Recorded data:
• • • • •

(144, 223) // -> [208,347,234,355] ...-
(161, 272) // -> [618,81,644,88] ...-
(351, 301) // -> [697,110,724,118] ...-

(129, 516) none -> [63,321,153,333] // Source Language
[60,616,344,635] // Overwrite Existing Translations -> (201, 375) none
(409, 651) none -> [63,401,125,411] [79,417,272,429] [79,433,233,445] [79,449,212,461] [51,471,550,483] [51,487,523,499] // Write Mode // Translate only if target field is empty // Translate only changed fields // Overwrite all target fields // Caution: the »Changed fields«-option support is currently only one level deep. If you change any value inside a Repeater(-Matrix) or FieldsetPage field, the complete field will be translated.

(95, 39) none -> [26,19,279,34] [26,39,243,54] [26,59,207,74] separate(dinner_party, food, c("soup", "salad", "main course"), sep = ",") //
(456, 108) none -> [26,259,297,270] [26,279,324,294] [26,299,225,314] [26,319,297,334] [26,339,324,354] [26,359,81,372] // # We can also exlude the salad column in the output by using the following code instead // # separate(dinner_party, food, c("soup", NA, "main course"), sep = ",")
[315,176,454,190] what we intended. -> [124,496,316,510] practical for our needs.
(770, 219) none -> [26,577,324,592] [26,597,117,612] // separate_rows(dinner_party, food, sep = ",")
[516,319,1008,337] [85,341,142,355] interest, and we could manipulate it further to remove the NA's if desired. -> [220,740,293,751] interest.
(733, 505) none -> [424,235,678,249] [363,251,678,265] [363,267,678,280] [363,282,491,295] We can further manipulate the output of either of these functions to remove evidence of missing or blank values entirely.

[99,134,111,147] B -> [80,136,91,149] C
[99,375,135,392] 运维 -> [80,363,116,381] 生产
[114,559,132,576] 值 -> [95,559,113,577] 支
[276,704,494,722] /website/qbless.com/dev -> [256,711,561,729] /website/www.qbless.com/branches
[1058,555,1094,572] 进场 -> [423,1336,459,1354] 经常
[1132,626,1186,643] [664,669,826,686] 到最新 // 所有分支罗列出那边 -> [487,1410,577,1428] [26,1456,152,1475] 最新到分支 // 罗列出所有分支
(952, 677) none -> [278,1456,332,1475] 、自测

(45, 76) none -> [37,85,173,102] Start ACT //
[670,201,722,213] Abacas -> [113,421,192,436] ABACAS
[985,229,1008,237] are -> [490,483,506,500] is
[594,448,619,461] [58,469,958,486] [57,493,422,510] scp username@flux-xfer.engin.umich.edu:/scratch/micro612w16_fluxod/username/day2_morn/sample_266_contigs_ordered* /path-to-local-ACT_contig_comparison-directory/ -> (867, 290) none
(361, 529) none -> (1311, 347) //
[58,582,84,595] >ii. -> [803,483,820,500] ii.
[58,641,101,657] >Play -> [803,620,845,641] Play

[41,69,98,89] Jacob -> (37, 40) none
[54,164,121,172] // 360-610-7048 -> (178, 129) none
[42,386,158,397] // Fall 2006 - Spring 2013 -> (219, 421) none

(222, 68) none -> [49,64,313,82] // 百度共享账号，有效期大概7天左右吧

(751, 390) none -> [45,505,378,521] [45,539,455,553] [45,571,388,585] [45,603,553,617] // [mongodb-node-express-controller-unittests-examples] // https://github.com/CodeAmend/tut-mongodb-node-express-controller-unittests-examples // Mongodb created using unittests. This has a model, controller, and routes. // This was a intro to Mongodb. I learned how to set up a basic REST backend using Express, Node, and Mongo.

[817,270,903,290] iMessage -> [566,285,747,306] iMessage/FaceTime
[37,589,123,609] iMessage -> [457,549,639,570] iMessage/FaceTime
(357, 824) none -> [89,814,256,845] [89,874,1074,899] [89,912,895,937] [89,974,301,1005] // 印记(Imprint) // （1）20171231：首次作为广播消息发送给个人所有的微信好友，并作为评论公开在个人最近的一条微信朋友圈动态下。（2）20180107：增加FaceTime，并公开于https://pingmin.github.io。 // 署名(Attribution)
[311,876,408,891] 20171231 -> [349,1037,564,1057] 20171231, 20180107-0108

• • • • •

Task to carry out →
All lines above between those holding "(95, 39) none" and "(733, 505) none", inclusive, must be set down unchanged, and no other line may be included.

Response area →
(95, 39) none -> [26,19,279,34] [26,39,243,54] [26,59,207,74] separate(dinner_party, food, c("soup", "salad", "main course"), sep = ",") //
(456, 108) none -> [26,259,297,270] [26,279,324,294] [26,299,225,314] [26,319,297,334] [26,339,324,354] [26,359,81,372] // # We can also exlude the salad column in the output by using the following code instead // # separate(dinner_party, food, c("soup", NA, "main course"), sep = ",")
[315,176,454,190] what we intended. -> [124,496,316,510] practical for our needs.
(770, 219) none -> [26,577,324,592] [26,597,117,612] // separate_rows(dinner_party, food, sep = ",")
[516,319,1008,337] [85,341,142,355] interest, and we could manipulate it further to remove the NA's if desired. -> [220,740,293,751] interest.
(733, 505) none -> [424,235,678,249] [363,251,678,265] [363,267,678,280] [363,282,491,295] We can further manipulate the output of either of these functions to remove evidence of missing or blank values entirely.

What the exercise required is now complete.